Update: I found the blog post I was talking about: it was Jeff Atwood's "All Abstractions Are Failed Abstractions" on Coding Horror.
I don't think there's any need to create a separate index if your table already has one. If so, then you can order by this primary key and then use values of the key to step through:
SELECT * FROM myBigTable WHERE id > :OFFSET ORDER BY id ASC;
Another optimisation would be not to use SELECT * but just the ID so that it can simply read the index and doesn't have to then locate all the data (reduce IO overhead). If you need some of the other columns then perhaps you could add these to the index so that they are read with the primary key (which will most likely be held in memory and therefore not require a disc lookup) - although this will not be appropriate for all cases so you will have to have a play.
Paul Dixon's answer is indeed a solution to the problem, but you'll have to maintain the sequence table and ensure that there is no row gaps.
If that's feasible, a better solution would be to simply ensure that the original table has no row gaps, and starts from id 1. Then grab the rows using the id for pagination.
SELECT * FROM table A WHERE id >= 1 AND id <= 1000;
SELECT * FROM table A WHERE id >= 1001 AND id <= 2000;
and so on...
I have run into this problem recently.
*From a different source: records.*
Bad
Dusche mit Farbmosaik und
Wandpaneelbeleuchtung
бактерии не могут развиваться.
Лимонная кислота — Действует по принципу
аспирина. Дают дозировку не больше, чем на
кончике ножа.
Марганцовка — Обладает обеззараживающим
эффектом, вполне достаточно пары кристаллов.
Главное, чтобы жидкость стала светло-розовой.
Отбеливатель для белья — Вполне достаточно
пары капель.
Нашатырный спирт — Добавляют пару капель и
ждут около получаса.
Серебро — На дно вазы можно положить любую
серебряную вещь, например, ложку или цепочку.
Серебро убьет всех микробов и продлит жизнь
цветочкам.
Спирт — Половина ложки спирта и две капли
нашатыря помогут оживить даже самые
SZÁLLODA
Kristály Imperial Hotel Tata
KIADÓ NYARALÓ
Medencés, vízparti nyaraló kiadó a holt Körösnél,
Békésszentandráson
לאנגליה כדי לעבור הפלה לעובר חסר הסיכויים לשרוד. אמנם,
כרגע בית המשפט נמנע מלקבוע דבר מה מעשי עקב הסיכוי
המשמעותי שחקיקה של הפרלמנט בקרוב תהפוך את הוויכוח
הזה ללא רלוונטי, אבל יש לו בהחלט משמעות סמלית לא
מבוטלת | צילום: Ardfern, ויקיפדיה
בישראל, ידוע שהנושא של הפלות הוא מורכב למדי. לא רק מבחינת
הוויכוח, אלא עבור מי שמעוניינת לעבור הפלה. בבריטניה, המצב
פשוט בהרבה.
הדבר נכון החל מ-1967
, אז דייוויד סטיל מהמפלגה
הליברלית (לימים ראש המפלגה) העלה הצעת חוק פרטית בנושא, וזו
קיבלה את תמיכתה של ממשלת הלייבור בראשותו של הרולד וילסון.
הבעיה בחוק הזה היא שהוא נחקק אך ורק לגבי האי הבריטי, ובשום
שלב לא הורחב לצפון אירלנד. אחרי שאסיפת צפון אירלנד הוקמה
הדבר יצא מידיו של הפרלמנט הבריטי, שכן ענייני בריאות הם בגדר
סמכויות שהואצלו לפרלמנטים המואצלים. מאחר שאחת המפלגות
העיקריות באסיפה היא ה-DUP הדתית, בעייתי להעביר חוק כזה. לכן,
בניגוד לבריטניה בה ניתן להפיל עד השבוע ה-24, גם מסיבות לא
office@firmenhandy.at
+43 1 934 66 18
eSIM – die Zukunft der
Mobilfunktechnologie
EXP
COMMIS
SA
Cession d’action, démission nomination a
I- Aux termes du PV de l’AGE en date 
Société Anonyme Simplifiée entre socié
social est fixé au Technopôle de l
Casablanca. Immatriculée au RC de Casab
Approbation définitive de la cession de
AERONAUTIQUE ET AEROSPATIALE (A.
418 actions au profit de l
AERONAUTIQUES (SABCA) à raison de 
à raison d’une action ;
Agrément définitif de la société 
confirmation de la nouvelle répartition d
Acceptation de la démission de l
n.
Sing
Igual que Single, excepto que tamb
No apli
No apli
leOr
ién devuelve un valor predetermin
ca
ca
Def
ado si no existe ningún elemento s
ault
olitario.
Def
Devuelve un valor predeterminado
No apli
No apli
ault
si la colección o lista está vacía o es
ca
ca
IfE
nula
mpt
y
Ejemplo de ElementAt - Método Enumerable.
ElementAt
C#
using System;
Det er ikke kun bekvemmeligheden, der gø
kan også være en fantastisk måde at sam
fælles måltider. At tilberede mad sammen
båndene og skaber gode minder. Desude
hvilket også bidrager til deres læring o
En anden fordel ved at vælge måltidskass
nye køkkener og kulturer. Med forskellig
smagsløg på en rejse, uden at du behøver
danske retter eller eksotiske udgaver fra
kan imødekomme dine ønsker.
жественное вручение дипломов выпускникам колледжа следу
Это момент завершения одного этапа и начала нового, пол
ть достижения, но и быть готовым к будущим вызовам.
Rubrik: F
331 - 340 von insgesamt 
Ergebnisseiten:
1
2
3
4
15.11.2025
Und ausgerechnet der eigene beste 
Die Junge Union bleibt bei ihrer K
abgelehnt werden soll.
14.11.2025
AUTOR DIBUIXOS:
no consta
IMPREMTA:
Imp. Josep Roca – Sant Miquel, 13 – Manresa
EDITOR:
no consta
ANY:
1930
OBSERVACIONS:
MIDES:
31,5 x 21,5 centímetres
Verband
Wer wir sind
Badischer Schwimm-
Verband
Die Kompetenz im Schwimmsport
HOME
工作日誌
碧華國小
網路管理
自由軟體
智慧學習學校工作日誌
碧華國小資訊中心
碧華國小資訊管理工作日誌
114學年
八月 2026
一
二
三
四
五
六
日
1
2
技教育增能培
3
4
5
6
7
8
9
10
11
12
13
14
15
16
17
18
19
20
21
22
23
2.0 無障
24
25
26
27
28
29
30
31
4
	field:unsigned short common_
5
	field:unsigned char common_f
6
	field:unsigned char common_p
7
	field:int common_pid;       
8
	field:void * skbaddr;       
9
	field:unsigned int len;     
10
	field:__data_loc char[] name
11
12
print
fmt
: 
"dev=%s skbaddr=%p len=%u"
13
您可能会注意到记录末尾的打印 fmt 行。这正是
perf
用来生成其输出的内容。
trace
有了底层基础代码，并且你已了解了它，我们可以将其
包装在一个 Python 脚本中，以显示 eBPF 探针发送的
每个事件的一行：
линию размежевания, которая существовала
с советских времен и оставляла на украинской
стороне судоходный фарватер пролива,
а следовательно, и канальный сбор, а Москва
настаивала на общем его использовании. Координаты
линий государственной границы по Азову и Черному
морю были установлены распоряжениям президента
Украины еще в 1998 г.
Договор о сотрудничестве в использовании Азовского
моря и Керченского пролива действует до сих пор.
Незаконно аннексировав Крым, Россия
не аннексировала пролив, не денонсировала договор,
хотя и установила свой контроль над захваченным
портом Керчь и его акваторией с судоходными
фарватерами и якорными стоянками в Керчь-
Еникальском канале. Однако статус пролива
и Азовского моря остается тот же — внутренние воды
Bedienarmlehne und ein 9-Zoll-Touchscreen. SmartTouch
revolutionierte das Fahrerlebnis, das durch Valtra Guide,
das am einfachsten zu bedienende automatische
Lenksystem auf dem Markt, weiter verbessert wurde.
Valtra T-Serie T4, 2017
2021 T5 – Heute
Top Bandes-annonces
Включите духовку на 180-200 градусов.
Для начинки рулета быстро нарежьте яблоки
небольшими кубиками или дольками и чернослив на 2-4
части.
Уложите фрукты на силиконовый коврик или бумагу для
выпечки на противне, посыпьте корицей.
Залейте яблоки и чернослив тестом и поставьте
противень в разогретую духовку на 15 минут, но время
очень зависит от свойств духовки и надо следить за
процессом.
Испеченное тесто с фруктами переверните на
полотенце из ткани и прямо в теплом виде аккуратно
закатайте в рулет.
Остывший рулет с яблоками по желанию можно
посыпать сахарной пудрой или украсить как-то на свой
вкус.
The problem was two parts to fix. First I had to use an inner select in my FROM clause that did my limiting and offsetting for me on the primary key only:
$subQuery = DB::raw("( SELECT id FROM titles WHERE id BETWEEN {$startId} AND {$endId} ORDER BY title ) as t");
Then I could use that as the from part of my query:
'titles.id',
'title_eisbns_concat.eisbns_concat',
'titles.pub_symbol',
'titles.title',
'titles.subtitle',
'titles.contributor1',
'titles.publisher',
'titles.epub_date',
'titles.ebook_price',
'publisher_licenses.id as pub_license_id',
'license_types.shortname',
$coversQuery
)
->from($subQuery)
->leftJoin('titles', 't.id', '=', 'titles.id')
->leftJoin('organizations', 'organizations.symbol', '=', 'titles.pub_symbol')
->leftJoin('title_eisbns_concat', 'titles.id', '=', 'title_eisbns_concat.title_id')
->leftJoin('publisher_licenses', 'publisher_licenses.org_id', '=', 'organizations.id')
->leftJoin('license_types', 'license_types.id', '=', 'publisher_licenses.license_type_id')
The first time I created this query I had used the OFFSET and LIMIT in MySql. This worked fine until I got past page 100 then the offset started getting unbearably slow. Changing that to BETWEEN in my inner query sped it up for any page. I'm not sure why MySql hasn't sped up OFFSET but between seems to reel it back in.